Parallèlement à cette réflexion sur la compétence et la performance, Chomsky développe l’idée que la compétence linguistique repose sur des principes universels communs à toutes les langues. Ces universaux linguistiques constituent la base de ce qu’il appelle la « grammaire universelle », un ensemble de structures innées qui sous-tendent toutes les langues humaines, malgré leurs différences superficielles. L’objectif de la théorie générative est de modéliser ces structures universelles et de formuler des règles applicables à toutes les langues.
Cependant, cette quête d’une grammaire universelle soulève plusieurs défis. Le premier concerne l’étendue des caractéristiques universelles. Chomsky n’a jamais donné de réponse définitive à la question de savoir si toutes les règles de la grammaire générative sont universelles, ou si seules certaines d’entre elles le sont. Il suggère que les principes fondamentaux, comme la distinction entre structure profonde et structure superficielle, appartiennent à la grammaire universelle, mais il laisse entendre à d’autres moments que toutes les règles de la grammaire pourraient être universelles.
Le second défi est méthodologique.
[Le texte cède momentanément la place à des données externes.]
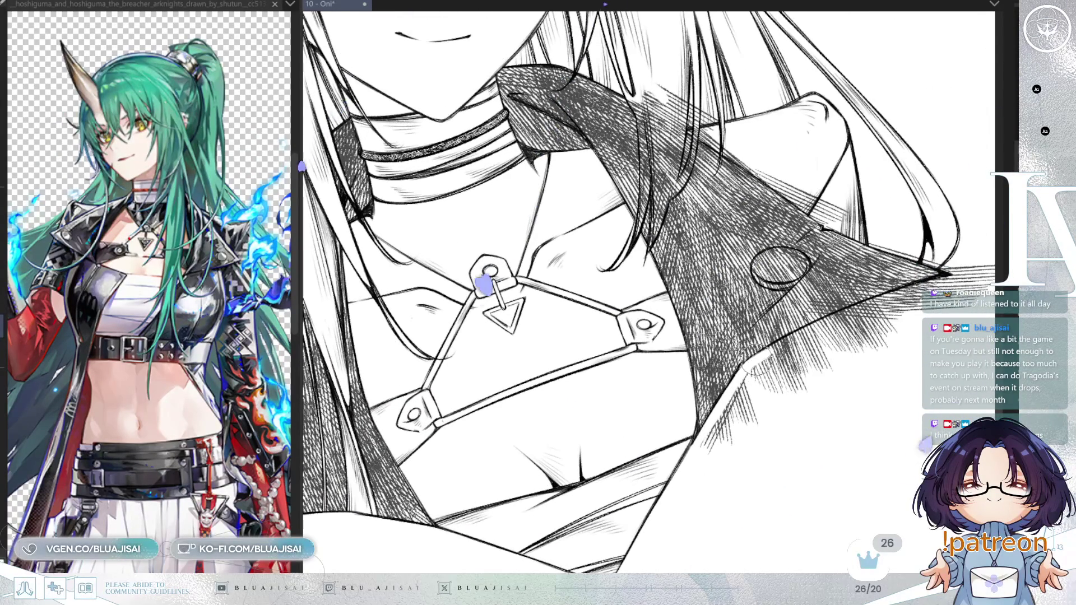
pyautogui.moveTo(814, 335); pyautogui.dragTo(954, 274)
# Erase the stray hatching below the lapel, then return the view to normal
pyautogui.moveTo(745, 414); pyautogui.dragTo(729, 401)
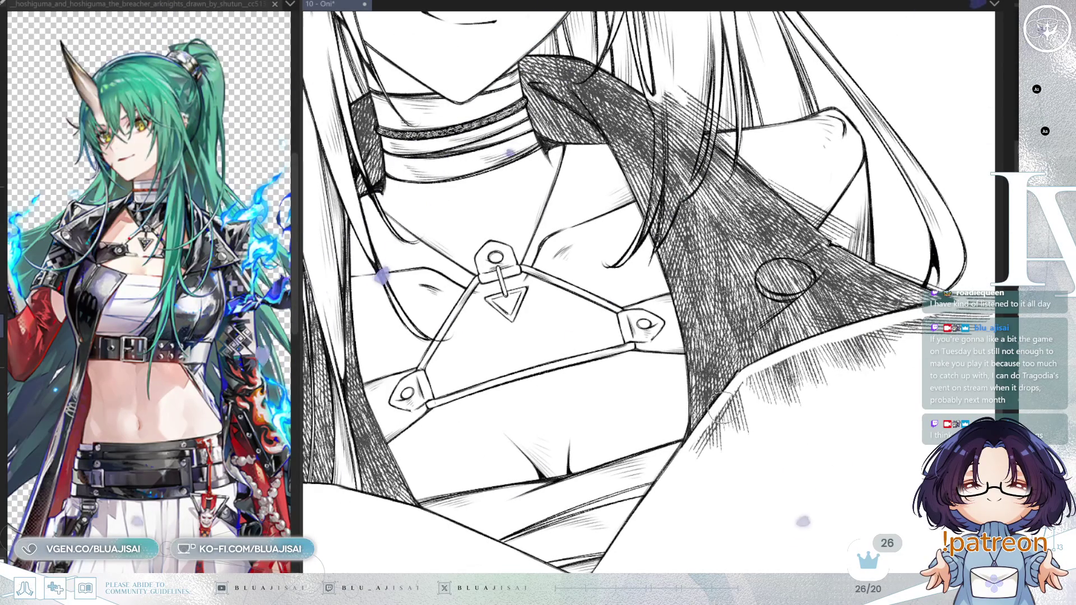
pyautogui.moveTo(720, 400); pyautogui.dragTo(675, 420)
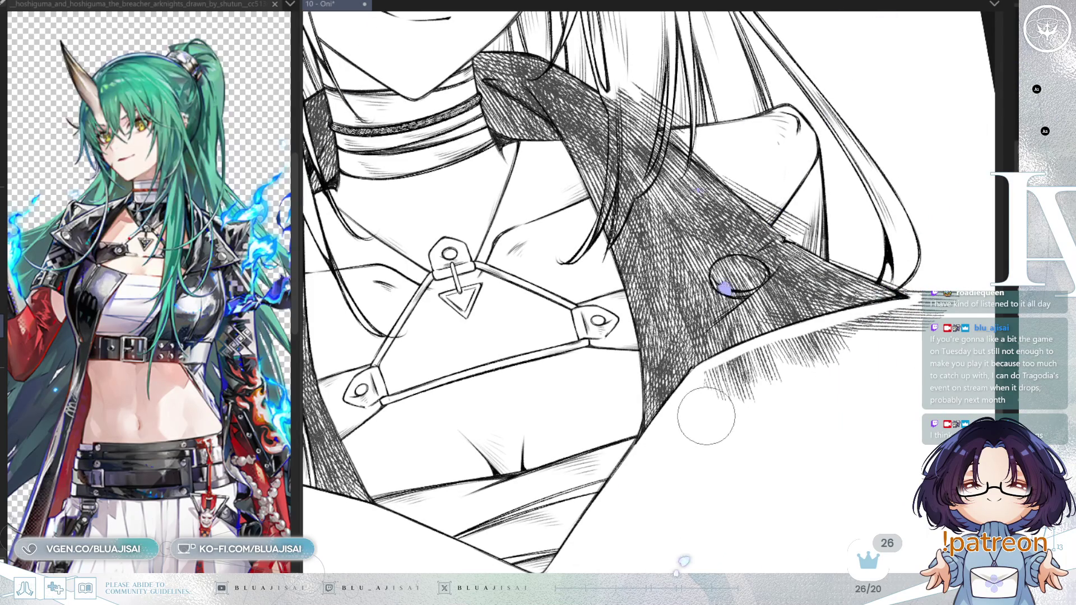
pyautogui.moveTo(701, 387)
pyautogui.mouseDown()
pyautogui.moveTo(880, 337)
pyautogui.moveTo(833, 343)
pyautogui.mouseUp()
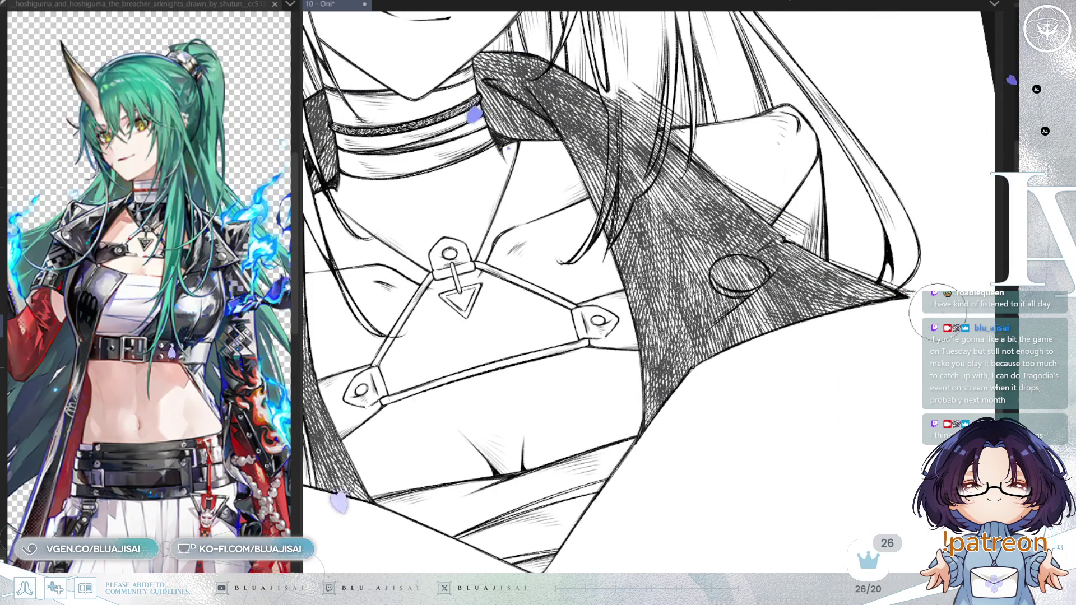
pyautogui.press('minus')
pyautogui.press('h')
pyautogui.press('minus')
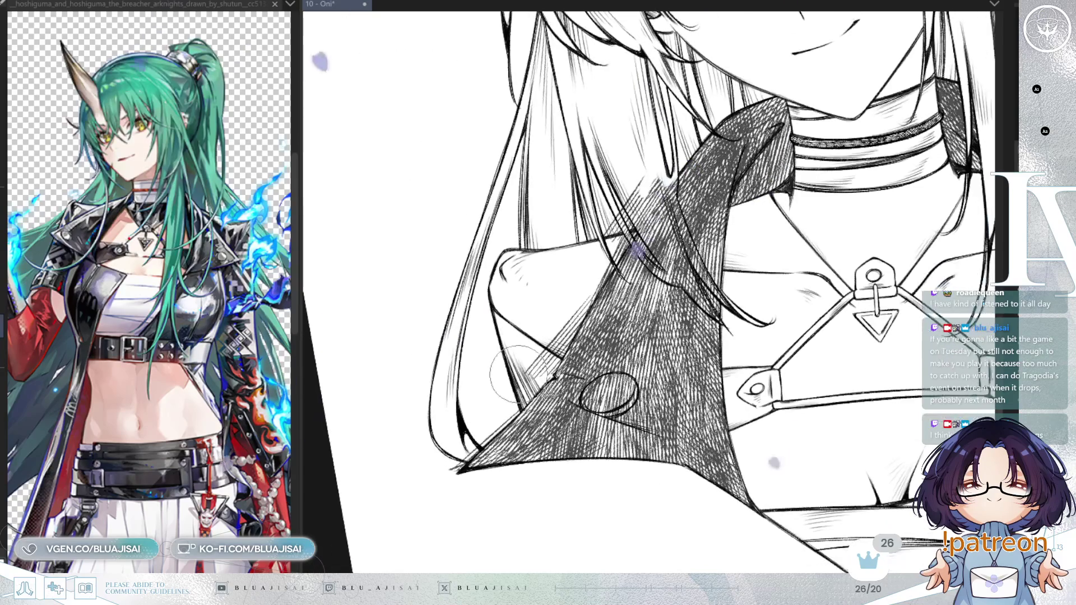
# Paint white over the hatching in the hair strand crossing the lapel
pyautogui.scroll(1, 456, 471)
Les modèles de grammaire générative ont été principalement élaborés à partir de l’anglais et des langues indo-européennes. Cependant, les études comparatives sur des langues non indo-européennes ont montré que certaines des catégories utilisées dans ces modèles ne s’appliquent pas à toutes les langues. Cela met en question l’universalité des structures décrites et souligne la nécessité de conduire des recherches sur un plus grand éventail de langues pour valider ces théories.

Enfin, une autre question essentielle soulevée par Chomsky est celle des relations entre les universaux linguistiques et les universaux cognitifs ou perceptifs. Certaines théories psychologiques suggèrent que de nombreux principes à l’œuvre dans le langage sont également présents dans d’autres aspects du comportement humain, ce qui pourrait remettre en cause la spécificité des structures linguistiques universelles. Chomsky reconnaît que le langage partage certaines caractéristiques avec d’autres systèmes cognitifs, comme l’intentionnalité ou la structure syntaxique, mais il soutient que la spécificité du langage réside dans sa créativité. Cette créativité, selon lui, distingue fondamentalement le langage humain des autres formes de communication et des autres comportements cognitifs.
En conclusion, la distinction entre compétence et performance, ainsi que l’idée d’une grammaire universelle, constituent des piliers de la théorie linguistique de Chomsky. Si la compétence est un système abstrait de règles mentales, la performance est l’expression concrète de ce savoir dans des situations réelles, influencée par de nombreux facteurs. Les universaux linguistiques, quant à eux, restent un concept central mais difficile à valider de manière exhaustive, en raison de la diversité des langues naturelles et des contraintes méthodologiques qui en découlent. Ces réflexions continuent de susciter des débats, tant dans le champ de la linguistique que dans celui de la psychologie cognitive.